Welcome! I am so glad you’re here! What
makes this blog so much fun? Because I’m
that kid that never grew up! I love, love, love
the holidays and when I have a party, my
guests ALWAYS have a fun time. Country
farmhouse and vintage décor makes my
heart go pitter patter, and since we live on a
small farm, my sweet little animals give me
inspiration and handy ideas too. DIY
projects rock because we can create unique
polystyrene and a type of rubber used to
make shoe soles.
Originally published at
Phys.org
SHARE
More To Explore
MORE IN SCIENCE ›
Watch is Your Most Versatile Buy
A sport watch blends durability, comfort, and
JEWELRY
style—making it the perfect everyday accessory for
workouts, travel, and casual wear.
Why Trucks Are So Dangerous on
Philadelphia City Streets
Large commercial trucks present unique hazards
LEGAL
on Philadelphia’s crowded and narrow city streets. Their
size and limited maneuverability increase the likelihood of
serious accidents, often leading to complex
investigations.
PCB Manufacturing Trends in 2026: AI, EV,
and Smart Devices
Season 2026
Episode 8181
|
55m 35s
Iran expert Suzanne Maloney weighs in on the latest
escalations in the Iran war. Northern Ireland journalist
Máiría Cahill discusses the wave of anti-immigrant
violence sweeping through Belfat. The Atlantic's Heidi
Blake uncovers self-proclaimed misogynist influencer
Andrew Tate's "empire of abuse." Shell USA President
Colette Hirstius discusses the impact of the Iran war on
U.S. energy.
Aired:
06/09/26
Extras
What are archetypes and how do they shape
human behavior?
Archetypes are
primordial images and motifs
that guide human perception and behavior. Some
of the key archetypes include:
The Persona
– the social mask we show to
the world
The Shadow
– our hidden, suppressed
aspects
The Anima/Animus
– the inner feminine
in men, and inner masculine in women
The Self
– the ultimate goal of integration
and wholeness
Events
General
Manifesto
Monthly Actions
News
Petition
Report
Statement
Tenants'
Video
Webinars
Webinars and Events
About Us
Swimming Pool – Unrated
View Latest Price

DIRECTIONS: Write each line of the data above out again without altering a word.

SOLUTION:
Welcome! I am so glad you’re here! What
makes this blog so much fun? Because I’m
that kid that never grew up! I love, love, love
the holidays and when I have a party, my
guests ALWAYS have a fun time. Country
farmhouse and vintage décor makes my
heart go pitter patter, and since we live on a
small farm, my sweet little animals give me
inspiration and handy ideas too. DIY
projects rock because we can create unique
polystyrene and a type of rubber used to
make shoe soles.
Originally published at
Phys.org
SHARE
More To Explore
MORE IN SCIENCE ›
Watch is Your Most Versatile Buy
A sport watch blends durability, comfort, and
JEWELRY
style—making it the perfect everyday accessory for
workouts, travel, and casual wear.
Why Trucks Are So Dangerous on
Philadelphia City Streets
Large commercial trucks present unique hazards
LEGAL
on Philadelphia’s crowded and narrow city streets. Their
size and limited maneuverability increase the likelihood of
serious accidents, often leading to complex
investigations.
PCB Manufacturing Trends in 2026: AI, EV,
and Smart Devices
Season 2026
Episode 8181
|
55m 35s
Iran expert Suzanne Maloney weighs in on the latest
escalations in the Iran war. Northern Ireland journalist
Máiría Cahill discusses the wave of anti-immigrant
violence sweeping through Belfat. The Atlantic's Heidi
Blake uncovers self-proclaimed misogynist influencer
Andrew Tate's "empire of abuse." Shell USA President
Colette Hirstius discusses the impact of the Iran war on
U.S. energy.
Aired:
06/09/26
Extras
What are archetypes and how do they shape
human behavior?
Archetypes are
primordial images and motifs
that guide human perception and behavior. Some
of the key archetypes include:
The Persona
– the social mask we show to
the world
The Shadow
– our hidden, suppressed
aspects
The Anima/Animus
– the inner feminine
in men, and inner masculine in women
The Self
– the ultimate goal of integration
and wholeness
Events
General
Manifesto
Monthly Actions
News
Petition
Report
Statement
Tenants'
Video
Webinars
Webinars and Events
About Us
Swimming Pool – Unrated
View Latest Price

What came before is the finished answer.